▶ _WORK TASK_
Please return only the lines from the one holding "A schematic for" through the one holding "Figure 1. Schematic", exactly as they appear in the records below, both ends included.

▶ _MATERIAL FOR THE TASK_

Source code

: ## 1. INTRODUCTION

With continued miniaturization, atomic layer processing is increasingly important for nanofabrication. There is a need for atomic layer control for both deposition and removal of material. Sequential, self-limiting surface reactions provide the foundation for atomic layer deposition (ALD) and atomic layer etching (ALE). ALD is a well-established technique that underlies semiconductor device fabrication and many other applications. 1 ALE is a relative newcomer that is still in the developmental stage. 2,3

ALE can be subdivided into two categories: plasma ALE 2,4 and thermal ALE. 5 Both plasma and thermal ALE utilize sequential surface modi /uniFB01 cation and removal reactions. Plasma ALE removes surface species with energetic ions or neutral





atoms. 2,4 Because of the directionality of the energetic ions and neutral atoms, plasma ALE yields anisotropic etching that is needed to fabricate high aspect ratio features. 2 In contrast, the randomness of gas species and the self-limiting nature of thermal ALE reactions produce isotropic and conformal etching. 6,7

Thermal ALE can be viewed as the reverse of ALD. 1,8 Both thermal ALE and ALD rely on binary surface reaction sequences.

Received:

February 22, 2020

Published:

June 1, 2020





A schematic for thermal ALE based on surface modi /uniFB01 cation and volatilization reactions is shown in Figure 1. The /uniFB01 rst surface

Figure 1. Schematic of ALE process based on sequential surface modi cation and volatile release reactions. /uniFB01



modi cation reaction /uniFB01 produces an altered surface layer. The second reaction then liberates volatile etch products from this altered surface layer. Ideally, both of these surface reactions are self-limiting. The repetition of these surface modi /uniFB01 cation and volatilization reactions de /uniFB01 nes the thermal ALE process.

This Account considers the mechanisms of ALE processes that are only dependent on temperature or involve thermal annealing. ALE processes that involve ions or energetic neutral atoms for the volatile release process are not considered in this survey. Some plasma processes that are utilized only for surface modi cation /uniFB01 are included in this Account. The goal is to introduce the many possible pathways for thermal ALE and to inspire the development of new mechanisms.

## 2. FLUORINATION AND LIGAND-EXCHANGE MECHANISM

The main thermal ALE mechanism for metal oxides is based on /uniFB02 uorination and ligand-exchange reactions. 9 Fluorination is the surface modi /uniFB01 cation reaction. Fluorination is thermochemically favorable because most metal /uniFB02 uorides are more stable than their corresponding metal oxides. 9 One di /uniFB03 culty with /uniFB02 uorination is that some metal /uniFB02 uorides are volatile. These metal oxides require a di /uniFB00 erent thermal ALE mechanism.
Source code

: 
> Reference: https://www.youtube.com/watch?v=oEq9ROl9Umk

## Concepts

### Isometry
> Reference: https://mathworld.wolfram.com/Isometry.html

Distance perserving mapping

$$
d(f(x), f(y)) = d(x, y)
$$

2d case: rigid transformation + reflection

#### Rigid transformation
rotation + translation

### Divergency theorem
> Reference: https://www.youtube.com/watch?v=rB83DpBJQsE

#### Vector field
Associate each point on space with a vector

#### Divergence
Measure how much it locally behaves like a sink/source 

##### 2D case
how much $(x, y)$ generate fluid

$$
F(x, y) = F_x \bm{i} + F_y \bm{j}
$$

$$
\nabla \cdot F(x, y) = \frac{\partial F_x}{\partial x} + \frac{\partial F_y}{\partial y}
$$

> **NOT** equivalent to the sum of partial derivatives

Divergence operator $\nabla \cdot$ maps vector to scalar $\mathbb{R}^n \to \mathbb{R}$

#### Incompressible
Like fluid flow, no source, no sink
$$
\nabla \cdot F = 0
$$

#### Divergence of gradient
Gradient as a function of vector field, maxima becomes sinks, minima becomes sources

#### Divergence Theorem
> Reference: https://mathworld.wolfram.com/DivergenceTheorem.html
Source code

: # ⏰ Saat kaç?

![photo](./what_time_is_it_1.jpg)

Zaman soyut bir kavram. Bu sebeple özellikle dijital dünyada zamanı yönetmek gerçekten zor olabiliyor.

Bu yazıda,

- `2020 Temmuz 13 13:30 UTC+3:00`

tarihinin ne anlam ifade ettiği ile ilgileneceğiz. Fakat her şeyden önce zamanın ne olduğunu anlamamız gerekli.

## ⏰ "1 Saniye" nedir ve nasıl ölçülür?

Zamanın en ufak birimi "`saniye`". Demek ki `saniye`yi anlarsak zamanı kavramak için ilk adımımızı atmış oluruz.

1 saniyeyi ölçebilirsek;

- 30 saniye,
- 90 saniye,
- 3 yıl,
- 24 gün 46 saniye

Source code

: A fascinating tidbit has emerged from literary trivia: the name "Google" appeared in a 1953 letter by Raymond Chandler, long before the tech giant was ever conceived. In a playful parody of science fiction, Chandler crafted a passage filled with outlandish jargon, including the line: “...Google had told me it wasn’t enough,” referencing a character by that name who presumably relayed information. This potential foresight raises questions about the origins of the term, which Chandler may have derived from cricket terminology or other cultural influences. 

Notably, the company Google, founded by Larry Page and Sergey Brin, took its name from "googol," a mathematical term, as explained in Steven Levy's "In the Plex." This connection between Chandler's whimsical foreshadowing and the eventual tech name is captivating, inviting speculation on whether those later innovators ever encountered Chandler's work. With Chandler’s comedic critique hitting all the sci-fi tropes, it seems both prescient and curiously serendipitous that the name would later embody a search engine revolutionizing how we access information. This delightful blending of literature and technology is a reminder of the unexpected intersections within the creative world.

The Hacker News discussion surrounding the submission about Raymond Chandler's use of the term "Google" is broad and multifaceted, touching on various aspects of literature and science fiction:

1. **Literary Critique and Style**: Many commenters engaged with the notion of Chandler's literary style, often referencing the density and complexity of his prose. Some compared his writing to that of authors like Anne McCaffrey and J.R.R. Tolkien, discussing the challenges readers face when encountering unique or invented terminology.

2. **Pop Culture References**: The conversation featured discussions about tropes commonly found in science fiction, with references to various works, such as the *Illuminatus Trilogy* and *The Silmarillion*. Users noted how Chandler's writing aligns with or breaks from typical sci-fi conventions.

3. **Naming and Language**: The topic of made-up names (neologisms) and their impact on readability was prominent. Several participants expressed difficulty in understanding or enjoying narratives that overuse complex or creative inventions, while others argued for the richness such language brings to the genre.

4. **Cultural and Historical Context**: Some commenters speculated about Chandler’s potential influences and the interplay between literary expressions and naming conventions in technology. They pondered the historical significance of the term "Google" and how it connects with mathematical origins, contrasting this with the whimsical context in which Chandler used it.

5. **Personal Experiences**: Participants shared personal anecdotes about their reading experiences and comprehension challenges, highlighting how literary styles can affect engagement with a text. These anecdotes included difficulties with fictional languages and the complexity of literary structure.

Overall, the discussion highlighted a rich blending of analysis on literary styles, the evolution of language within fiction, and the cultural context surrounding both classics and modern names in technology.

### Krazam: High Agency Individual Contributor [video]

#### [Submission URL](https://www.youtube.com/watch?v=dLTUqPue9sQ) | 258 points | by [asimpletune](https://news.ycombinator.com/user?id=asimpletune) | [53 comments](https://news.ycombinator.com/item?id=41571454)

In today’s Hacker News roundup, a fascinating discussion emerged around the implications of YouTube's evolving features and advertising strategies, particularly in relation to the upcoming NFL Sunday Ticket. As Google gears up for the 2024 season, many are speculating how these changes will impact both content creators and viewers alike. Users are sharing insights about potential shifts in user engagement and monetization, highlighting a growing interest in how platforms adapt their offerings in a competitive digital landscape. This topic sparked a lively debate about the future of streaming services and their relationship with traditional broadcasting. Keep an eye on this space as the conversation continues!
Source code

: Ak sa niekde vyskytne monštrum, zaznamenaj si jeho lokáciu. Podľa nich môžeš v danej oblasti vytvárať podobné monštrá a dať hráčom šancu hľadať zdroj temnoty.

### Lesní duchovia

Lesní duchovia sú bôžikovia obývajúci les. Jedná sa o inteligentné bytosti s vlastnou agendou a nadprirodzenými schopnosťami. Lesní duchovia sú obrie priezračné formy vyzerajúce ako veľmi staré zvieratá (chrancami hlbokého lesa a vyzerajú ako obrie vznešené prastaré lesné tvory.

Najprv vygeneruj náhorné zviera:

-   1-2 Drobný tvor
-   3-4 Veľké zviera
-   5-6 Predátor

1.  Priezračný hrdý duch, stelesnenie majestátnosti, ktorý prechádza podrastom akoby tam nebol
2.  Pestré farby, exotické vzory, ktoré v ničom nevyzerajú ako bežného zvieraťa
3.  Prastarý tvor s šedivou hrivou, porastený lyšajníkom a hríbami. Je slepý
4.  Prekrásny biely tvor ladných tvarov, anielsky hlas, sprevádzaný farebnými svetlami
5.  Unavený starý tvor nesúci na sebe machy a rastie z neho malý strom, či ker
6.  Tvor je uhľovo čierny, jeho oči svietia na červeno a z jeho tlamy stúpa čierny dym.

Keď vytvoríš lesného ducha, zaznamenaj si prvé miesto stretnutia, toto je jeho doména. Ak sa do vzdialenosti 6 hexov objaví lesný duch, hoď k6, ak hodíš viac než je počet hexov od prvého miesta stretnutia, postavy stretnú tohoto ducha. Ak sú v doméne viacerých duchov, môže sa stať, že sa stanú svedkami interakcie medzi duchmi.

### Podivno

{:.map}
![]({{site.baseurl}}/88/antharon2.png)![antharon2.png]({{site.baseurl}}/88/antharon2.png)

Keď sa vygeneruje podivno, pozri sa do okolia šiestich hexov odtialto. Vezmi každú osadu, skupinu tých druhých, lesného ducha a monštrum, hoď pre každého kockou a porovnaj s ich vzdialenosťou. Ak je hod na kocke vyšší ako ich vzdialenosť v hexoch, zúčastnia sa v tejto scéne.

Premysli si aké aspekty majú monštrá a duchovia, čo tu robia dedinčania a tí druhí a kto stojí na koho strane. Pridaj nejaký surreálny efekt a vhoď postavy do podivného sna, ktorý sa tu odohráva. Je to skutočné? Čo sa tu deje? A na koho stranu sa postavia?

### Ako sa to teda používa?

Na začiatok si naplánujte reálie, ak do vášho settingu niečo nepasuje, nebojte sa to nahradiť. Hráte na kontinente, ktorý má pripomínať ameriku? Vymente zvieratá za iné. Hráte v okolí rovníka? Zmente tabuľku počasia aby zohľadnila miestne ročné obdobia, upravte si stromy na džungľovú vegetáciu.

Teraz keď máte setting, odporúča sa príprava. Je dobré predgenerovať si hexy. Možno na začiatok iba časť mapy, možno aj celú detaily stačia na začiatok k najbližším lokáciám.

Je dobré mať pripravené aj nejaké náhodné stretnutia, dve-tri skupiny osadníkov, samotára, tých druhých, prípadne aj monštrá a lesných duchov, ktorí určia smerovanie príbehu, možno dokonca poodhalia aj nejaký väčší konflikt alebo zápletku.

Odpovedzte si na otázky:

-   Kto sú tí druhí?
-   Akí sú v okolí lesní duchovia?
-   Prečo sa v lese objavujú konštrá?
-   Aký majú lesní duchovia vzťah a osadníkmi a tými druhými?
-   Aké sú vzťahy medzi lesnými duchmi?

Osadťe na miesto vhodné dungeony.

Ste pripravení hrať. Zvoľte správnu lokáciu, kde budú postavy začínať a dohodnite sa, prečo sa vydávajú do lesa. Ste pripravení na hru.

▶ _RESPONSE TO THE EXERCISE_
A schematic for thermal ALE based on surface modi /uniFB01 cation and volatilization reactions is shown in Figure 1. The /uniFB01 rst surface

Figure 1. Schematic of ALE process based on sequential surface modi cation and volatile release reactions. /uniFB01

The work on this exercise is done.